By the time I landed in Puerto Vallarta I had shed all memory of Lezlie. When I met my roommate in the airport bus line, I introduced myself as LeeLee. (I have no idea.) I was a San Francisco lawyer, single and worldly.
Have I mentioned that I don't drink? I drank enough beer during my four years at a Wisconsin college to fill an Olympic swimming pool. When I turned 21 as a senior and started adding shots of extra sharp ginger brandy to the mix, I realized that I hated being drunk. Control freak that I am, I freaked out and swore off all alcohol for life when I couldn't stop the dry heaves for two days after a game of Gotcha one night.
LeeLee, on the other hand, didn't have that problem. She was a party girl, so drinking Diet Coke with a slice of lime, Lezlie's usual, just was not going to cut it. LeeLee started nursing Mexican beers the first night at The Club. Short hitter that she was, it wasn't long before she was high and flying. She told a different story to every new person she met. To John she was a bartender. She told Phyllis she was a socialite from New York. By midnight, when she was pulled into the swimming pool by the handsome doctor from Mexico City, she was a stripper.
The next night, after recovering from her mild hangover, LeeLee and her roommate joined a group of guys they had met the night before at dinner. They were a lot of fun and Lezlie easily slipped back into the LeeLee persona. Gamely, LeeLee decided to try a Long Island Iced Tea. The LIT is deceptively easy to drink. It tastes identical to a well-brewed, restaurant iced tea, but it is made of the following:
1 part vodka
1 part 1800® Tequila
1 part rum
1 part gin
1 part triple sec
1 1/2 parts sweet and sour mix
1 splash Coca-Cola®
1 part 1800® Tequila
1 part rum
1 part gin
1 part triple sec
1 1/2 parts sweet and sour mix
1 splash Coca-Cola®
Unfortunately, no one bothered to tell LeeLee what was in the drink, so when she began to sip her third one, she slid effortlessly off the barstool and onto the pool deck. The roommate informed her the next morning that she had been carried to their room over the shoulder of one of the guys.
I woke up with the expected side effects.
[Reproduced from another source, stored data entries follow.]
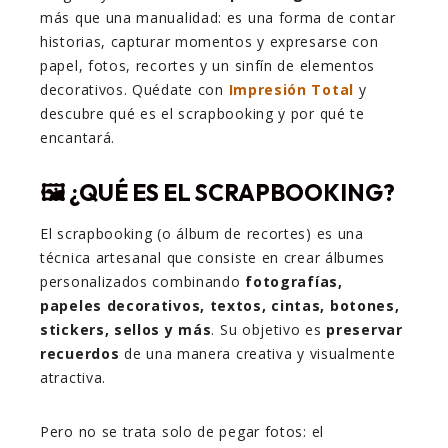
más que una manualidad: es una forma de contar
historias, capturar momentos y expresarse con
papel, fotos, recortes y un sinfín de elementos
decorativos. Quédate con
Impresión Total
y
descubre qué es el scrapbooking y por qué te
encantará.
🖼️ ¿QUÉ ES EL SCRAPBOOKING?
El scrapbooking (o álbum de recortes) es una
técnica artesanal que consiste en crear álbumes
personalizados combinando
fotografías,
papeles decorativos, textos, cintas, botones,
stickers, sellos y más
. Su objetivo es
preservar
recuerdos
de una manera creativa y visualmente
atractiva.
Pero no se trata solo de pegar fotos: el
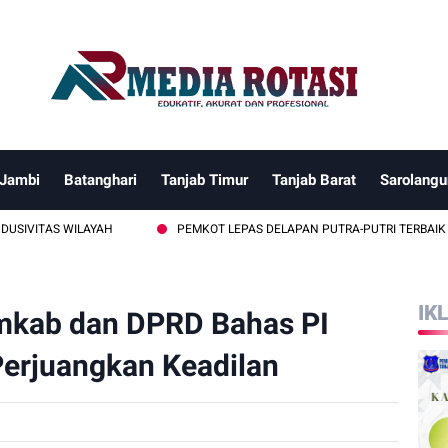
 Jambi
Batanghari
Tanjab Timur
Tanjab Barat
Sarolangu
WILAYAH
PEMKOT LEPAS DELAPAN PUTRA-PUTRI TERBAIK SUNGAI P
IK
emkab dan DPRD Bahas PI
Perjuangkan Keadilan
I wanted to stay in bed the rest of the day to avoid moving my heads (no typo there), but LeeLee had agreed to go with the group on a boat trip to an island picnic. I had no choice but to soldier on. I wish I hadn't.
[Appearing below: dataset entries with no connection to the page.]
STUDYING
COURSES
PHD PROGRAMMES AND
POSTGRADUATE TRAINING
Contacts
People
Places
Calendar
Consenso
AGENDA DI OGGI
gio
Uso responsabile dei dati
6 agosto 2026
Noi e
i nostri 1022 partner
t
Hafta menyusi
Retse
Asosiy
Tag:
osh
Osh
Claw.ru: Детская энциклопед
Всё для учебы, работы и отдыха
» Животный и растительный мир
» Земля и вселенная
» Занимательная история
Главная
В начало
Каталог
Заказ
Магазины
The group took a bus to a remote beach located about an hour away from Club Med. We would return to Playa Blanca via boat.
The first thing we saw as we reached the beach party setup was a galvanized steel tub filled with sangria. Since I was a non-drinker, I had no idea that this refreshing punch-like drink was alcoholic. That didn't matter, though, because LeeLee didn't care if it was or not. She was determined to maintain her party-girl character.
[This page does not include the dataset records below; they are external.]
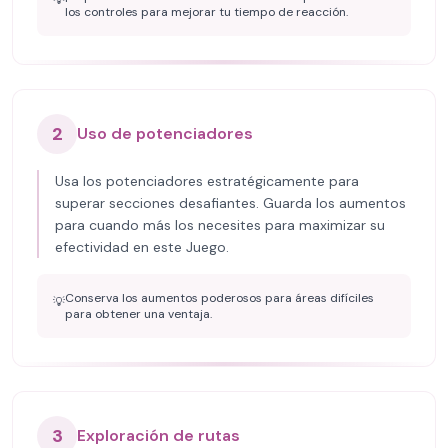
💡
los controles para mejorar tu tiempo de reacción.
2
Uso de potenciadores
Usa los potenciadores estratégicamente para
superar secciones desafiantes. Guarda los aumentos
para cuando más los necesites para maximizar su
efectividad en este Juego.
Conserva los aumentos poderosos para áreas difíciles
💡
para obtener una ventaja.
3
Exploración de rutas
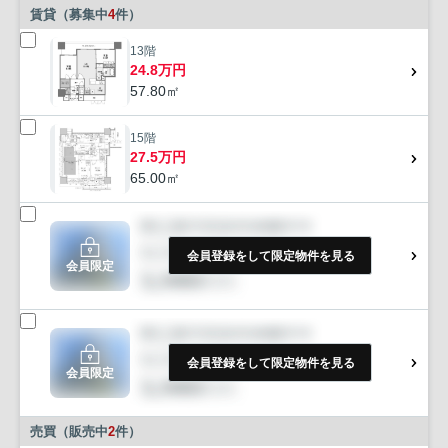
賃貸（募集中
4
件）
13階
24.8万円
57.80㎡
15階
27.5万円
65.00㎡
会員登録をして限定物件を見る
会員限定
会員登録をして限定物件を見る
会員限定
売買（販売中
2
件）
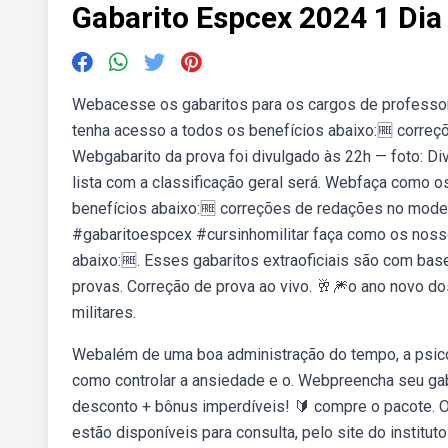
Gabarito Espcex 2024 1 Dia
Webacesse os gabaritos para os cargos de professo
tenha acesso a todos os benefícios abaixo:🆓 correç
Webgabarito da prova foi divulgado às 22h — foto: Div
lista com a classificação geral será. Webfaça como 
benefícios abaixo:🆓 correções de redações no model
#gabaritoespcex #cursinhomilitar faça como os noss
abaixo:🆓. Esses gabaritos extraoficiais são com bas
provas. Correção de prova ao vivo. 🥂🎆o ano novo d
militares.
Webalém de uma boa administração do tempo, a psicó
como controlar a ansiedade e o. Webpreencha seu gaba
desconto + bônus imperdíveis! 🔰 compre o pacote. O
estão disponíveis para consulta, pelo site do institu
Club Med staffers had planned all kinds of games for the beach. It was hot and humid, as usual, and the sangria was chilled and refreshing. Even the sliced citrus fruits floating on top soothed the relentless heat.
BEFORE SANGRIA>
A whistle blew and another relay race was announced. Each woman was paired with a man as a single leg of the race. The object of the game was to run into the ocean up to one's neck and switch bathing suits with your partner. LeeLee was all for it, because she was drunk again. But Lezlie had decided to wear a one-piece swimsuit for this event, which meant that switching with what's-his-name would cause LeeLee to emerge from the surf topless. Clash of the alter egos! This was definitely not something Lezlie would do, no matter how drunk. But LeeLee?
I would have posted the photo of LeeLee stumbling onto the beach in her teammate's trunks, but I destroyed it and the negative (remember, that was long before digital cameras). I should have packed some tassels!